Happy Mondays
From LoveToKnow Music
| Happy Mondays | |
| Genre | Madchester |
| Origin | Manchester, England, UK |
| Active | 1981-1999 |
| Albums | Squirrel And G-Man Twenty Four Hour Party People Plastic Face Carnt Smile (White Out) (1987) Bummed (1988) ...Yes Please (1992) |
| Songs | Kinky Afro Step On Freaky Dancin |
| Website | Happy Mondays Website |
In January 1981, unemployed best friends Shaun Ryder and Bez started a band in Manchester, allegedly to give them something to do other than take drugs. The pair brought in Ryder's brother Paul on bass, amateur footballer Gary ‘Gaz’ WheIan on drums, Paul Davis on keyboards and, Mark Day on guitars, the only member who could actually play an instrument. They called themselves Happy Mondays, and produced music inspired by local heroes New Order.
Happy Mondays - Early Music
Shop owner and young entrepreneur Phil Saxe agreed to manage Happy Mondays in 1983. They played their fist gig at a ‘battle of the bands’ contest at the newly-opened Hacienda nightclub. The audience weren’t exactly bowled over by the Mondays’ performance, but it brought them to the attention of Mike Pickering, then the Hacienda's resident DJ, and later founder of M People.
In May 1984 Pickering managed to persuade Hacienda owners Tony Wilson and Rob Gretton to sign Happy Mondays to their Factory Records label, home to New Order. Six months later, the Mondays played their first big gig, supporting New Order at Macclesfield Leisure Centre. The Happy Mondays released their debut single in September 1985, the three-track ‘Forty-Five’. The band’s second single followed in June 1986, the double A-sided ‘Freaky Dancin’/The Egg’. Produced by New Order vocalist Bernard Sumner, it captured Happy Mondays’ chaotic live sound on record and, for the first time, revealed that the band had a real potential.

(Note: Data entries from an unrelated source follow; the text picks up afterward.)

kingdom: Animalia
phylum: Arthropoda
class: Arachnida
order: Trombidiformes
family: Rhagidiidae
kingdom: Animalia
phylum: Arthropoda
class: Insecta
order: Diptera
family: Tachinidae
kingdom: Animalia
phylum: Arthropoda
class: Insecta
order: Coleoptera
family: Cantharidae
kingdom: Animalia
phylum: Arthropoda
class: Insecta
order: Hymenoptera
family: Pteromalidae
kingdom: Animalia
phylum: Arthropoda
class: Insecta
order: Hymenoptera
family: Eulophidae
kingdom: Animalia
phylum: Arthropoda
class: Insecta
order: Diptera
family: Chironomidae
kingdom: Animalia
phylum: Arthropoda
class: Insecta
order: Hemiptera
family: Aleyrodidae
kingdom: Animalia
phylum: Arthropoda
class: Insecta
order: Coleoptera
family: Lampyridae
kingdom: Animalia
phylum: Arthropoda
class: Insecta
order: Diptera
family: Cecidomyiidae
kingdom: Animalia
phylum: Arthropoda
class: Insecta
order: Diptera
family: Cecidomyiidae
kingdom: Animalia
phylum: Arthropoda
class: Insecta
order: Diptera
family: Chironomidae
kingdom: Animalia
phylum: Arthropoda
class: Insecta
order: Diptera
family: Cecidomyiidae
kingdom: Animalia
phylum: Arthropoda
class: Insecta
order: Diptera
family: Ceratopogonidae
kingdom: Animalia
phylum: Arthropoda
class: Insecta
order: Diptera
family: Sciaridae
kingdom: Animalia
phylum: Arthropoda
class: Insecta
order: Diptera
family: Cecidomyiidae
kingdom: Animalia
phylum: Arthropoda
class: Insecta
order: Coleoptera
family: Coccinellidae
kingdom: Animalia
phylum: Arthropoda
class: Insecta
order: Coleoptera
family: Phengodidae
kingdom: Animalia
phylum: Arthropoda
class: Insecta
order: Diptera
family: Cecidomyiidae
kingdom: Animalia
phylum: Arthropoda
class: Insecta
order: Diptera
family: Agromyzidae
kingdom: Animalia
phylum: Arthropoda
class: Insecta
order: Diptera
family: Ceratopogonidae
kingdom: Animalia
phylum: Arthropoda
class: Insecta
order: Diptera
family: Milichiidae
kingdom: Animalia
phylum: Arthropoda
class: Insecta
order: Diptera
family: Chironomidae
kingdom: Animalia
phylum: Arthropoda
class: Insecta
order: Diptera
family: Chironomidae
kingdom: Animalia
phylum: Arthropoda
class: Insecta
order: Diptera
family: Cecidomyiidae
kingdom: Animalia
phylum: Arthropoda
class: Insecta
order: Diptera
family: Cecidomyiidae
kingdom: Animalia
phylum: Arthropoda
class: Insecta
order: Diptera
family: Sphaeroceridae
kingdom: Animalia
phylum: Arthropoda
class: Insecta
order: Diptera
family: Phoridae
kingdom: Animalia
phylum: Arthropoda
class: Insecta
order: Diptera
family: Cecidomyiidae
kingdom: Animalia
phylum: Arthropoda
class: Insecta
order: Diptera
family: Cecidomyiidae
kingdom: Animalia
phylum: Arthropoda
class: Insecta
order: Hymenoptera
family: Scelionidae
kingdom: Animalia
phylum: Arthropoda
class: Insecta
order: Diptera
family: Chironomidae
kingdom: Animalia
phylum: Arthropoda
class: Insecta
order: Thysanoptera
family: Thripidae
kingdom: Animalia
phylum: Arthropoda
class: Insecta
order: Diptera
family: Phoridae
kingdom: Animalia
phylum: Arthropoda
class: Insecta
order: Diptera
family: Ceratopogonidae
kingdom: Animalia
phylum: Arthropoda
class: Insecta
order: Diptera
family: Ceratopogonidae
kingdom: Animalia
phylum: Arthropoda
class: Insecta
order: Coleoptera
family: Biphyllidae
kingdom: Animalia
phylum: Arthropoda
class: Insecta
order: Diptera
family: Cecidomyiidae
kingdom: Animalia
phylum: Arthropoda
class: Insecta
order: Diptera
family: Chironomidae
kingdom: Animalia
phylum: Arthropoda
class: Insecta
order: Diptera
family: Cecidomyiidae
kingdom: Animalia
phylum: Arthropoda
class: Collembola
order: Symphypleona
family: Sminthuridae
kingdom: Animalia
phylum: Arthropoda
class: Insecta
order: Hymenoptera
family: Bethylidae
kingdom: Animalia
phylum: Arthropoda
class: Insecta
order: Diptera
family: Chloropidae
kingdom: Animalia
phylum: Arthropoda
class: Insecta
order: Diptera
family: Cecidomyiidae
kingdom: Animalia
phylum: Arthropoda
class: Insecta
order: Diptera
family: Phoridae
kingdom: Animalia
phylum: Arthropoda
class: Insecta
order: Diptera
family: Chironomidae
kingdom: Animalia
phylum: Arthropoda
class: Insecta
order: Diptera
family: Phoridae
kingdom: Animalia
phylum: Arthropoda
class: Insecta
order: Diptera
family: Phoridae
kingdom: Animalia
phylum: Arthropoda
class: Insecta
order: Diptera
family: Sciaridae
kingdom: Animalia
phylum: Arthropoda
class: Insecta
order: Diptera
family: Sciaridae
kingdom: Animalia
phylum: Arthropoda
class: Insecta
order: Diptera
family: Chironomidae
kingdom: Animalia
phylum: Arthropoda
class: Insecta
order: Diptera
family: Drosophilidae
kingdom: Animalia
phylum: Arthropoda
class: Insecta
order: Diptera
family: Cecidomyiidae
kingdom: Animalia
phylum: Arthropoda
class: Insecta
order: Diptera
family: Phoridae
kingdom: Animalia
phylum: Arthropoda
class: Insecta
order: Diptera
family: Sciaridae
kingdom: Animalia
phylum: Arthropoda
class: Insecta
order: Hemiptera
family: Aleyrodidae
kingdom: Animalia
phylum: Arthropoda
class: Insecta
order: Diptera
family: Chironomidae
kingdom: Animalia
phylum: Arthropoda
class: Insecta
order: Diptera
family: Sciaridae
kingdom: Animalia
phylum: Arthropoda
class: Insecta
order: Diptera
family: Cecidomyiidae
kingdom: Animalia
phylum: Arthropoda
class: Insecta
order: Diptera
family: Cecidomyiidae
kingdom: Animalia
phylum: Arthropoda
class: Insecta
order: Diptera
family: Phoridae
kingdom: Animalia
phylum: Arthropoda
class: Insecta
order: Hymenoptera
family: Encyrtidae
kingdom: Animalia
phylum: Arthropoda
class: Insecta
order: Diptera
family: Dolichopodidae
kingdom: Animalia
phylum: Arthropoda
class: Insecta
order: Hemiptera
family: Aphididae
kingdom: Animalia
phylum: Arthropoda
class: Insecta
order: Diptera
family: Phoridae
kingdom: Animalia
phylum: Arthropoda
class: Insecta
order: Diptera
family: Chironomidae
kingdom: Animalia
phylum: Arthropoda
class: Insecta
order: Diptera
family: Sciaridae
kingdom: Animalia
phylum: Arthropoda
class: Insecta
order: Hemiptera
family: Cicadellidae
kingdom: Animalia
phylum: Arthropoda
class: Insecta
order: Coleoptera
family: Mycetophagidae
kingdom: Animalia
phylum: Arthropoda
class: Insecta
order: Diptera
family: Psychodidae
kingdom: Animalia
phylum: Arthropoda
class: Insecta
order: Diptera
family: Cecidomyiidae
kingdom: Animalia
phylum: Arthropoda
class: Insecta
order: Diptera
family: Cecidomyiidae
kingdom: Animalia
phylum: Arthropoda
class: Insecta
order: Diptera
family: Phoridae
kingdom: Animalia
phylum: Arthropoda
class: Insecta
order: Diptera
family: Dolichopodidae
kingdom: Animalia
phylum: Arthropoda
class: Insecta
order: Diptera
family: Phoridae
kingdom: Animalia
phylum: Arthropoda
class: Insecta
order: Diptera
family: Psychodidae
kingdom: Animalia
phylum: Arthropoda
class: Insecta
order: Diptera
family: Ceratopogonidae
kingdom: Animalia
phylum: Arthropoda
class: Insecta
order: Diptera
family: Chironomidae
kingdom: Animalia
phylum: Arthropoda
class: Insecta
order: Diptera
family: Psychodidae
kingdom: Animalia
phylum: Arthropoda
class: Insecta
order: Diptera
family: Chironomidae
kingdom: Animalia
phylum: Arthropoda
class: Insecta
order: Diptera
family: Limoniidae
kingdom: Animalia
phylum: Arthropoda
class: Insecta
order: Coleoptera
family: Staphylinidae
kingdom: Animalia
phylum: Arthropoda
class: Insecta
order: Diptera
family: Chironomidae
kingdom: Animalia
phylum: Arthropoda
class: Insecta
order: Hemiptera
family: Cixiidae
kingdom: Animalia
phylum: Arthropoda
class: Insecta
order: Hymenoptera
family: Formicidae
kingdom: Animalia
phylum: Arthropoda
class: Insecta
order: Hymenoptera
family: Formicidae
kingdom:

April 1987 saw the release of Happy Mondays’ debut album, but didn’t make any kind of impact on the British scene, probably not helped by the ludicrously long title, ‘Squirrel And G-Man Twenty Four Hour Party People Plastic Face Carnt Smile (White Out)’. Or that it was produced by John Cale, a reformed drug addict appalled by the band's unruly behaviour and chemical intake. In October 1988 second single ‘Wrote For Luck’ was released as the first single from the Happy Mondays’ forthcoming second album. It received mixed reviews, but became a minor underground club hit.
More Music - A Second Album
Their second album ‘Bummed’ was released in November 1988. Producer Martin Hannett hinted at Happy Mondays future dance floor direction with tracks such as ‘Lazyitis’. The single was re-released in May 1989, featuring country legend Karl Denver on vocals. Their EP ‘Madchester Rave On’ released later that same year, cashed in on the burgeoning, Ecstacy-fuelled indie-dance scene in the north-west of England and gives Happy Mondays their first Top 40 hit. Produced by Martin Hannett, it sells largely on the back of lead track ‘Hallelujah’.
In April 1990, Happy Mondays’ cover of John Kongos' 1971 hit ‘He’s Gonna Step On You’ was released as a single in the UK. Renamed ‘Step On’, it went straight into the Top 5 and consequently the band played a sold out gig at Wembley Arena. October that year saw ‘Kinky Afro’ give Happy Mondays their second Top 5 single, and in November, ‘Pills 'n' Thrills And Bellyaches’ entered the UK charts at number 1. However, come 1991, fraught by a press backlash against indie-dance and a growing obsession for US grunge acts like Nirvana, Happy Mondays staged a half-arsed return to the charts with mediocre single ‘Judge Fudge’. It stalls at number 30. In October 1992, amongst rumours of domestic feuds and escalating drug abuse, Happy Mondays released their fourth album ‘...Yes Please!’, but was not received well by the British press. In February 1993 the Happy Mondays split, despite receiving contract offers from other major labels. Ryder reformed the Happy Mondays in April 1999 in order to pay a tax bill, and the band successfully sold out five UK arena shows. The band released comeback single ‘The Boys Are Back In Town’ later that year, but the limp reworking of Thin Lizzy's classic peaked at a mere number 35.